CORN furniture store 22
Originally uploaded by Linden Lab
I confess that I don’t understand the fascination of virtual reality games. “What’s wrong with real life,” I find myself screaming. Little Girl and her friends, however, enjoy playing with Sims and I now learn that for adults addicted to the online world there are sites such as “Second Life”. There you create an avatar and then presumably live either a mirror image of your own life or, if you have the imagination, a totally different one. The website itself claims to offer “a 3-D virtual world created by its Residents..(which).. has grown explosively and today is inhabited by millions of Residents from around the globe.”
A real life London couple are reported today as divorcing because of the antics of the husband’s avatar. It seems it has been found indulging in extra-marital relations with a female avatar and both the real and virtual wives have taken umbrage. So much so that the real wife has spoken to the press and is quoted as describing the actions of her husband’s avatar as the “ultimate betrayal” and “cheating.”
Mind much can be explained by the names of the avatars involved. The wife’s was called Skye, leading one to assume that she could go round with her head in the clouds. The husband’s was called Barmy, which could well have summed up his whole view of virtual life, especially as the husband himself has purportedly said that it’s “a big fuss about nothing.”

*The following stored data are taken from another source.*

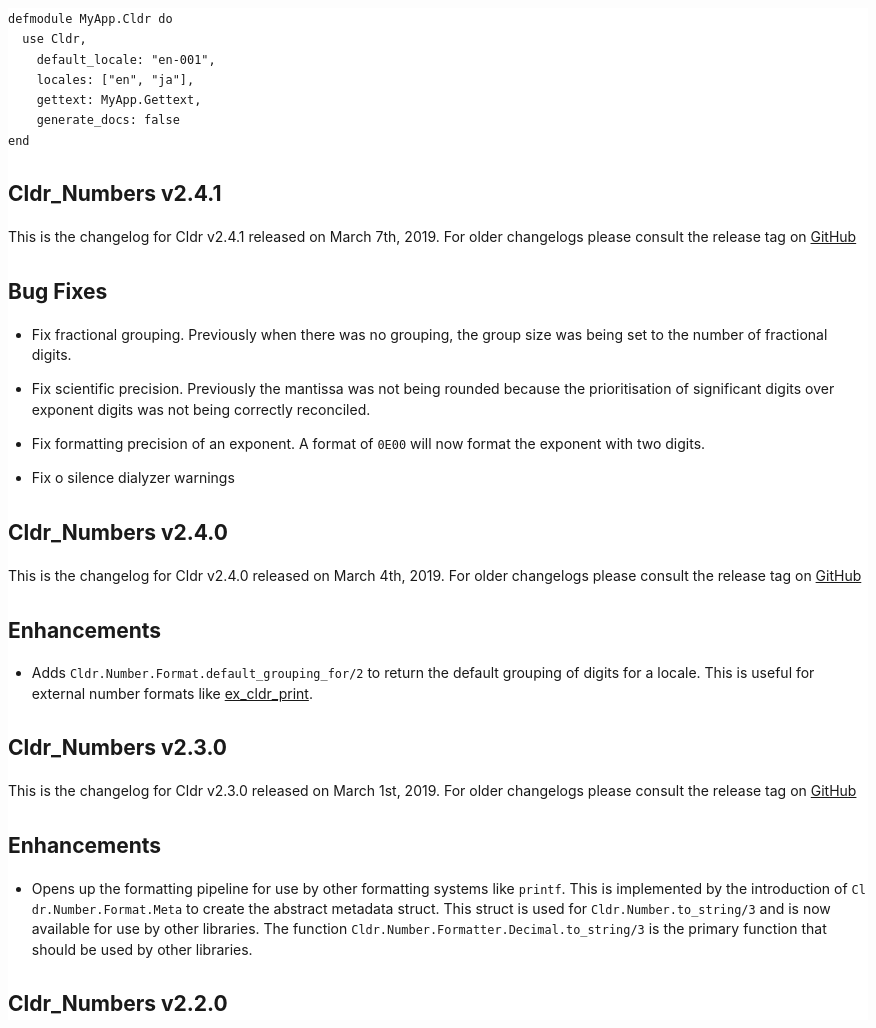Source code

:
 ```
defmodule MyApp.Cldr do
  use Cldr,
    default_locale: "en-001",
    locales: ["en", "ja"],
    gettext: MyApp.Gettext,
    generate_docs: false
end
```
## Cldr_Numbers v2.4.1

This is the changelog for Cldr v2.4.1 released on March 7th, 2019.  For older changelogs please consult the release tag on [GitHub](https://github.com/elixir-cldr/cldr_numbers/tags)

## Bug Fixes

* Fix fractional grouping. Previously when there was no grouping, the group size was being set to the number of fractional digits.

* Fix scientific precision. Previously the mantissa was not being rounded because the prioritisation of significant digits over exponent digits was not being correctly reconciled.

* Fix formatting precision of an exponent. A format of `0E00` will now format the exponent with two digits.

* Fix o silence dialyzer warnings

## Cldr_Numbers v2.4.0

This is the changelog for Cldr v2.4.0 released on March 4th, 2019.  For older changelogs please consult the release tag on [GitHub](https://github.com/elixir-cldr/cldr_numbers/tags)

## Enhancements

* Adds `Cldr.Number.Format.default_grouping_for/2` to return the default grouping of digits for a locale. This is useful for external number formats like [ex_cldr_print](https://github.com/kipcole9/cldr_print).

## Cldr_Numbers v2.3.0

This is the changelog for Cldr v2.3.0 released on March 1st, 2019.  For older changelogs please consult the release tag on [GitHub](https://github.com/elixir-cldr/cldr_numbers/tags)

## Enhancements

* Opens up the formatting pipeline for use by other formatting systems like `printf`. This is implemented by the introduction of `Cldr.Number.Format.Meta` to create the abstract metadata struct.  This struct is used for `Cldr.Number.to_string/3` and is now available for use by other libraries. The function `Cldr.Number.Formatter.Decimal.to_string/3` is the primary function that should be used by other libraries.

## Cldr_Numbers v2.2.0
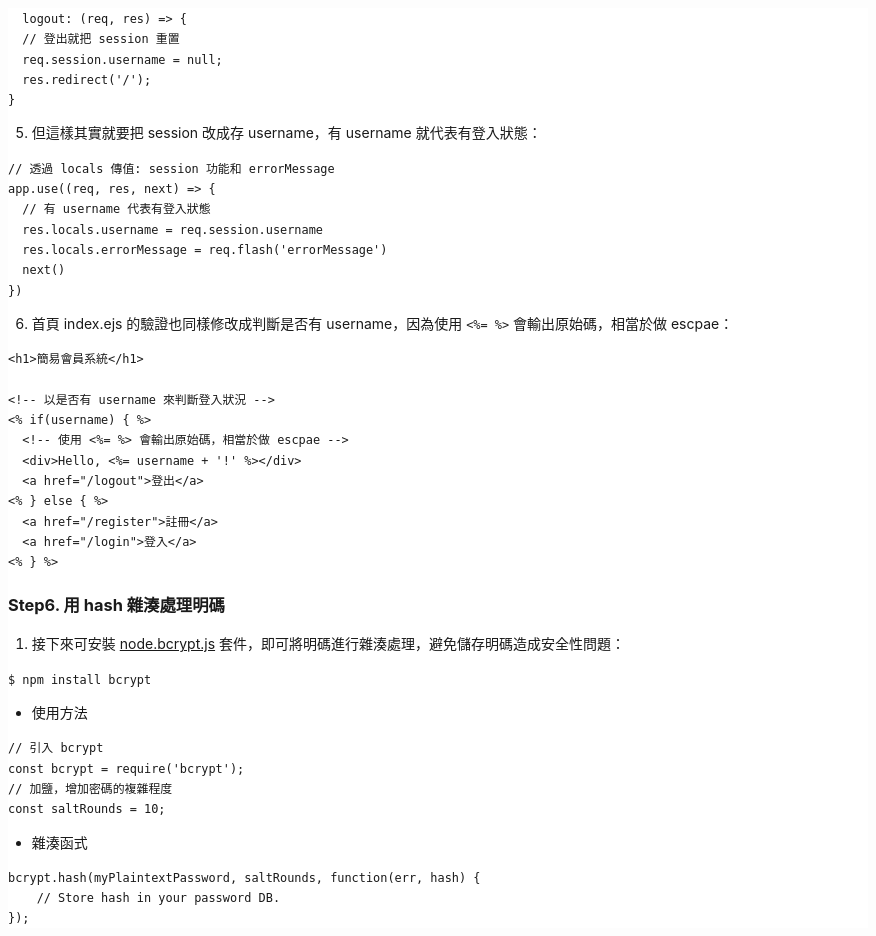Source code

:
 ```javascript=
  logout: (req, res) => {
  // 登出就把 session 重置
  req.session.username = null;
  res.redirect('/');
}
```

5. 但這樣其實就要把 session 改成存 username，有 username 就代表有登入狀態：

```javascript=
// 透過 locals 傳值: session 功能和 errorMessage
app.use((req, res, next) => {
  // 有 username 代表有登入狀態
  res.locals.username = req.session.username
  res.locals.errorMessage = req.flash('errorMessage')
  next()
})
```

6. 首頁 index.ejs 的驗證也同樣修改成判斷是否有 username，因為使用 `<%= %>` 會輸出原始碼，相當於做 escpae：

```htmlmixed=
<h1>簡易會員系統</h1>

<!-- 以是否有 username 來判斷登入狀況 -->
<% if(username) { %>
  <!-- 使用 <%= %> 會輸出原始碼，相當於做 escpae -->
  <div>Hello, <%= username + '!' %></div>
  <a href="/logout">登出</a>
<% } else { %>
  <a href="/register">註冊</a>
  <a href="/login">登入</a>
<% } %>
```

### Step6. 用 hash 雜湊處理明碼

1. 接下來可安裝 [node.bcrypt.js](https://github.com/kelektiv/node.bcrypt.js/) 套件，即可將明碼進行雜湊處理，避免儲存明碼造成安全性問題：

```
$ npm install bcrypt
```

- 使用方法

```javascript=
// 引入 bcrypt
const bcrypt = require('bcrypt');
// 加鹽，增加密碼的複雜程度
const saltRounds = 10;
```

- 雜湊函式

```javascript=
bcrypt.hash(myPlaintextPassword, saltRounds, function(err, hash) {
    // Store hash in your password DB.
});
```
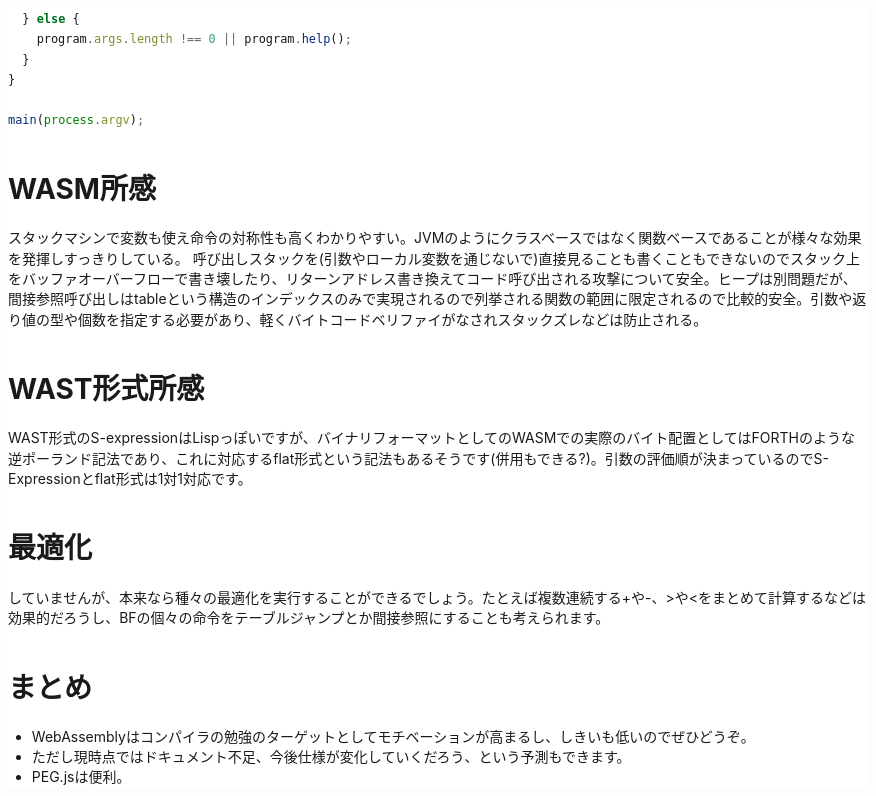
 ```js:index.js
  } else {
    program.args.length !== 0 || program.help();
  }
}

main(process.argv);
```

# WASM所感

スタックマシンで変数も使え命令の対称性も高くわかりやすい。JVMのようにクラスベースではなく関数ベースであることが様々な効果を発揮しすっきりしている。
呼び出しスタックを(引数やローカル変数を通じないで)直接見ることも書くこともできないのでスタック上をバッファオーバーフローで書き壊したり、リターンアドレス書き換えてコード呼び出される攻撃について安全。ヒープは別問題だが、間接参照呼び出しはtableという構造のインデックスのみで実現されるので列挙される関数の範囲に限定されるので比較的安全。引数や返り値の型や個数を指定する必要があり、軽くバイトコードベリファイがなされスタックズレなどは防止される。

# WAST形式所感

WAST形式のS-expressionはLispっぽいですが、バイナリフォーマットとしてのWASMでの実際のバイト配置としてはFORTHのような逆ポーランド記法であり、これに対応するflat形式という記法もあるそうです(併用もできる?)。引数の評価順が決まっているのでS-Expressionとflat形式は1対1対応です。

# 最適化

していませんが、本来なら種々の最適化を実行することができるでしょう。たとえば複数連続する+や-、>や<をまとめて計算するなどは効果的だろうし、BFの個々の命令をテーブルジャンプとか間接参照にすることも考えられます。

# まとめ

* WebAssemblyはコンパイラの勉強のターゲットとしてモチベーションが高まるし、しきいも低いのでぜひどうぞ。
* ただし現時点ではドキュメント不足、今後仕様が変化していくだろう、という予測もできます。
* PEG.jsは便利。





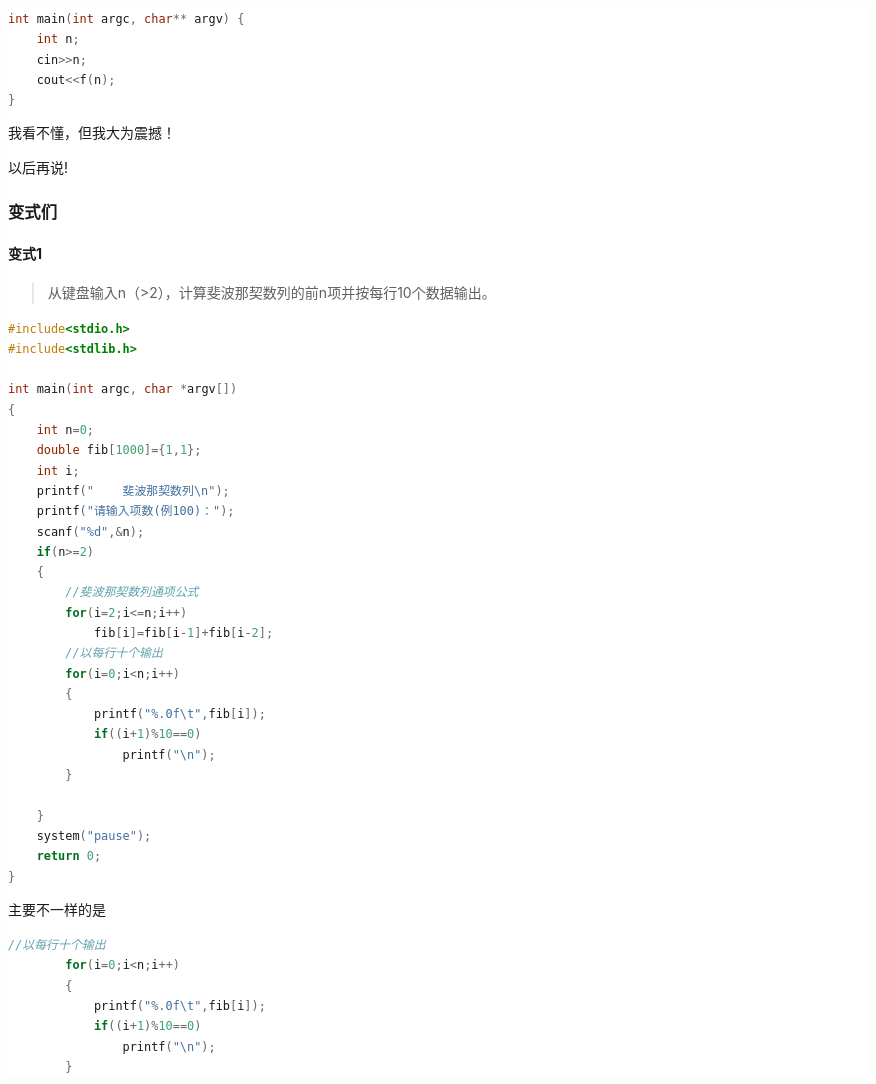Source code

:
 ```cpp
int main(int argc, char** argv) {
	int n;
	cin>>n;
	cout<<f(n);
}
```

我看不懂，但我大为震撼！

以后再说!

### 变式们

#### 变式1

> 从键盘输入n（>2），计算斐波那契数列的前n项并按每行10个数据输出。

```c++
#include<stdio.h>
#include<stdlib.h>
 
int main(int argc, char *argv[])
{
    int n=0;
    double fib[1000]={1,1};
    int i;
    printf("    斐波那契数列\n");
    printf("请输入项数(例100)：");     
    scanf("%d",&n);
    if(n>=2)
    {
        //斐波那契数列通项公式 
        for(i=2;i<=n;i++)
            fib[i]=fib[i-1]+fib[i-2];   
        //以每行十个输出 
        for(i=0;i<n;i++)
        { 
            printf("%.0f\t",fib[i]);
            if((i+1)%10==0)
                printf("\n");
        }
 
    }
    system("pause");
    return 0;
}
```

主要不一样的是

```c++
//以每行十个输出 
        for(i=0;i<n;i++)
        { 
            printf("%.0f\t",fib[i]);
            if((i+1)%10==0)
                printf("\n");
        }
```
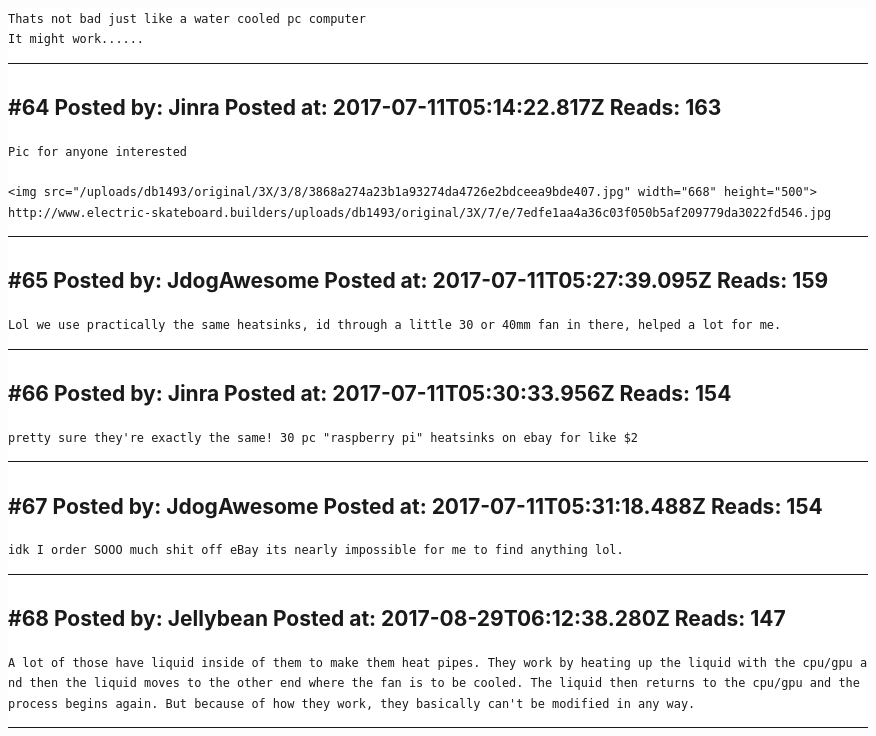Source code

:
 ```
Thats not bad just like a water cooled pc computer
It might work......
```

---
## \#64 Posted by: Jinra Posted at: 2017-07-11T05:14:22.817Z Reads: 163

```
Pic for anyone interested

<img src="/uploads/db1493/original/3X/3/8/3868a274a23b1a93274da4726e2bdceea9bde407.jpg" width="668" height="500">
http://www.electric-skateboard.builders/uploads/db1493/original/3X/7/e/7edfe1aa4a36c03f050b5af209779da3022fd546.jpg
```

---
## \#65 Posted by: JdogAwesome Posted at: 2017-07-11T05:27:39.095Z Reads: 159

```
Lol we use practically the same heatsinks, id through a little 30 or 40mm fan in there, helped a lot for me.
```

---
## \#66 Posted by: Jinra Posted at: 2017-07-11T05:30:33.956Z Reads: 154

```
pretty sure they're exactly the same! 30 pc "raspberry pi" heatsinks on ebay for like $2
```

---
## \#67 Posted by: JdogAwesome Posted at: 2017-07-11T05:31:18.488Z Reads: 154

```
idk I order SOOO much shit off eBay its nearly impossible for me to find anything lol.
```

---
## \#68 Posted by: Jellybean Posted at: 2017-08-29T06:12:38.280Z Reads: 147

```
A lot of those have liquid inside of them to make them heat pipes. They work by heating up the liquid with the cpu/gpu and then the liquid moves to the other end where the fan is to be cooled. The liquid then returns to the cpu/gpu and the process begins again. But because of how they work, they basically can't be modified in any way.
```

---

Of course, if virtual break-ups are to become commonplace I am wondering if there’s any scope for me to get involved. I was thinking of an avatar called Miss Fortune offering virtual sympathy and divorce. However, I’ve since read that the wife has found a new relationship playing “World of Warcraft” so maybe I should just think about opening a firm in a virtual Anderson shelter under the style of Armageddon and Phoenix.